We're not working on porting it to Python 3.x internally right now as we are not yet ready to move our own codebase to Python 3. It does need to happen and I'd like to see it done this year but I have not taken a close look at it to see what it will take to do the port and I don't believe anyone is currently lined up to work on it.
At first glance I'd break the task down into the following steps:
1) Port the python code under protobuf/python to be clean for conversion to 3.x using 2to3 and fix it up so that unittests pass on both python 2.4 and 3.1; Start with the inner most modules, doing one at a time. I'm not sure how difficult this will be as 2.4 compatibility needs to be maintained. We -might- actually need to fork these into a protobuf/python3 tree if keeping the code both sane while still compatible with 2.4 is too messy.
2) Fix up the python code generator protobuf/src/google/protobuf/compiler/python to support generating code for 3.x.
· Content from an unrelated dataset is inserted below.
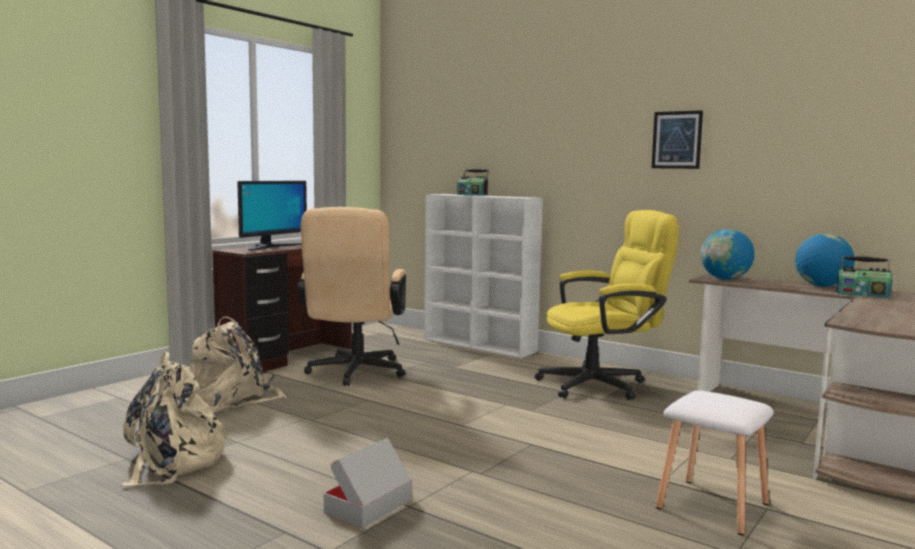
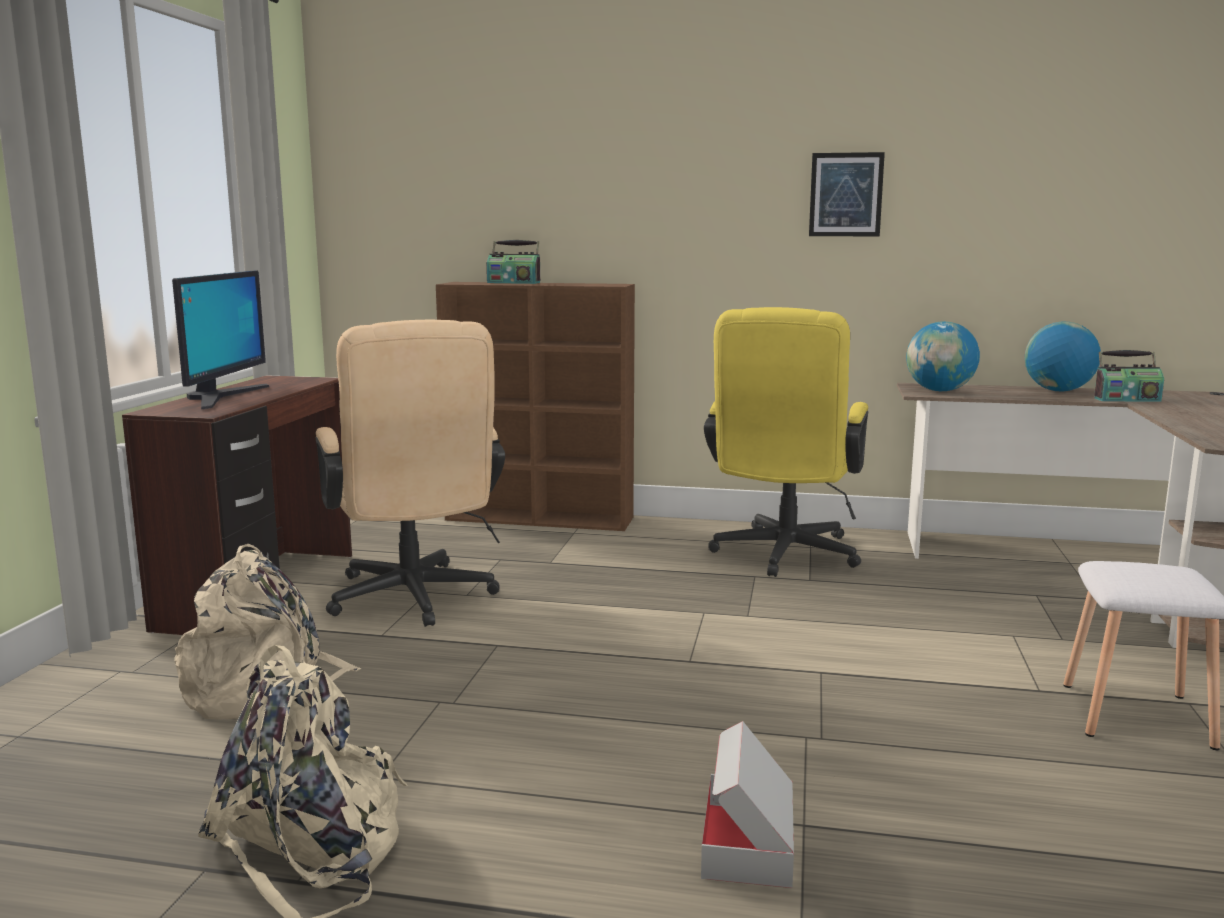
camera: 25 degrees left, 5 degrees up
white bookcase [424,194,543,358] -> brown bookcase [436,282,635,531]
yellow office chair [535,210,679,400] -> yellow office chair turned 150 degrees clockwise [704,307,868,577]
I'd probably start by taking the easy route: adding a --python3_out to protoc and treading python 3.x as a new language. It is possible to have it generate code that passes 2to3 and works but that could be too much pain; writing code dealing with unicode/str/bytes differences that works on < 2.6 that also works right when passed through 2to3 can be a bit too "fun."
3) After the above is done and pure python 3.x protobufs are working and passing all tests, porting the C++ wrapping extension module under python/google/protobuf/pyext should be the easiest part.
Any attempts you or anyone else can make on the above would be appreciated.
I suspect it might be a lot easier if we can move the minimum supported python version up to 2.6.